◆ DATA LISTING ◆
☆ ☆ ☆ ☆ ☆

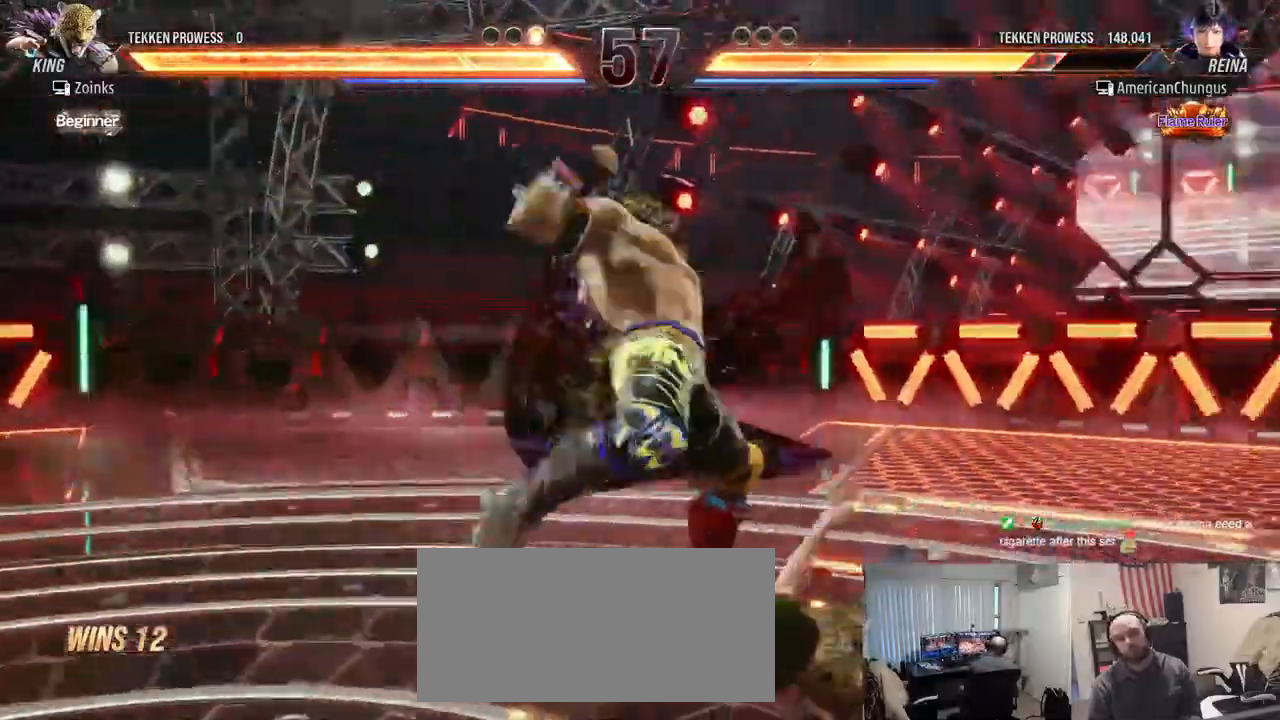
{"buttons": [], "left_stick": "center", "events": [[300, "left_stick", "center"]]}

☆ ☆ ☆ ☆ ☆

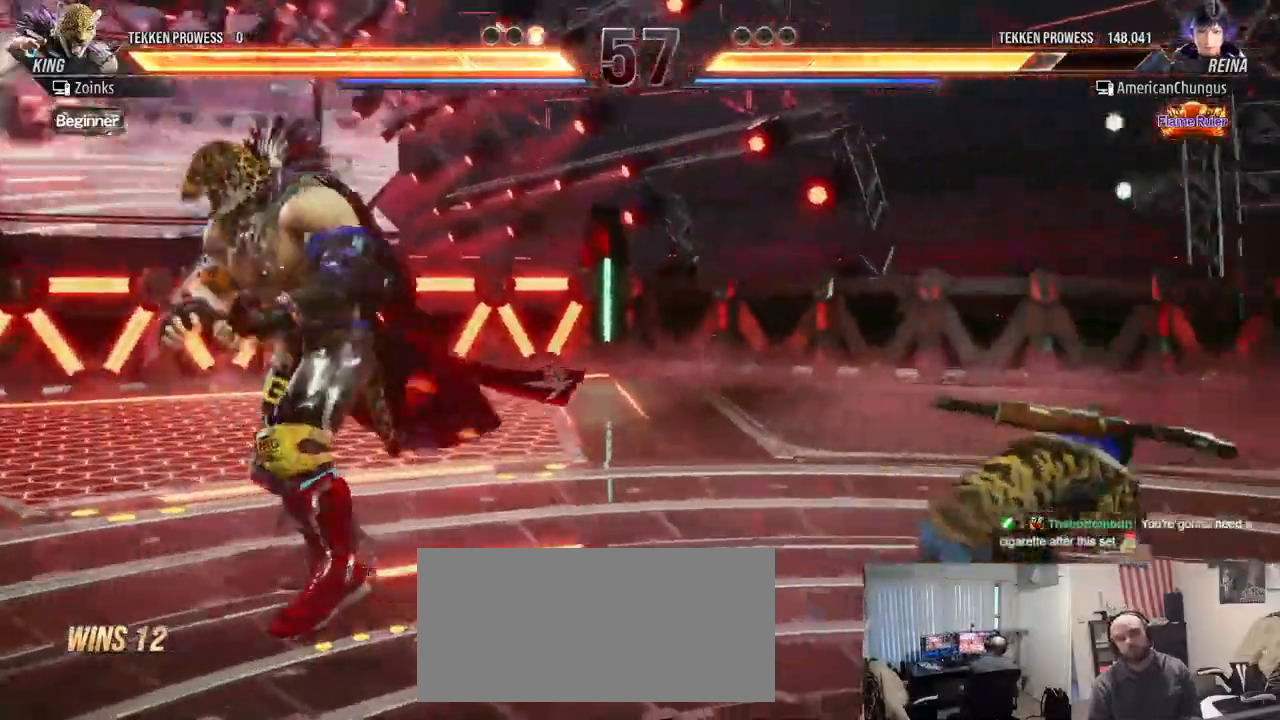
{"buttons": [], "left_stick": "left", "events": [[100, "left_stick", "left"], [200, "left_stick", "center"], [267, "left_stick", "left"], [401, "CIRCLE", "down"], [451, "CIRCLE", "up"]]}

☆ ☆ ☆ ☆ ☆

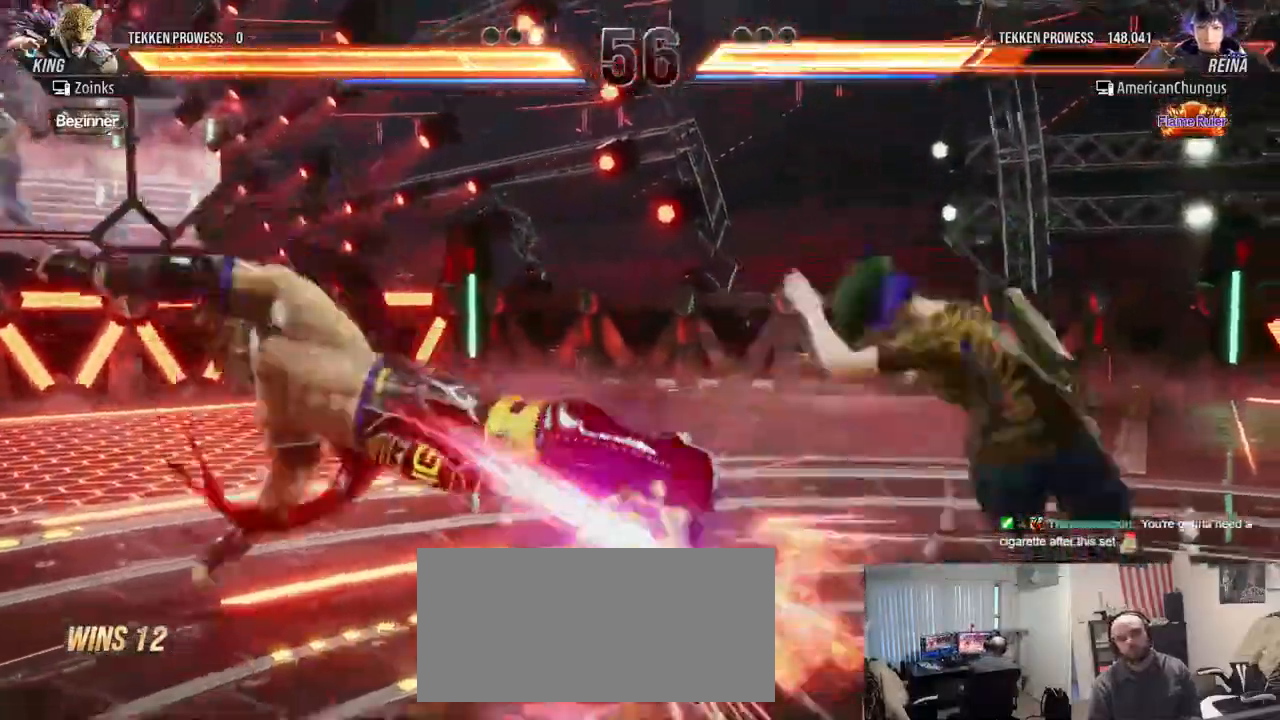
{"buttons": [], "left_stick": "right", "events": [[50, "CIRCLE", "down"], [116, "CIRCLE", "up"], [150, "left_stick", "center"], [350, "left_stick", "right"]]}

☆ ☆ ☆ ☆ ☆

Go through the data, and copy each line in which the word "down" appears.

◆ RESULT ◆
{"buttons": [], "left_stick": "left", "events": [[100, "left_stick", "left"], [200, "left_stick", "center"], [267, "left_stick", "left"], [401, "CIRCLE", "down"], [451, "CIRCLE", "up"]]}
{"buttons": [], "left_stick": "right", "events": [[50, "CIRCLE", "down"], [116, "CIRCLE", "up"], [150, "left_stick", "center"], [350, "left_stick", "right"]]}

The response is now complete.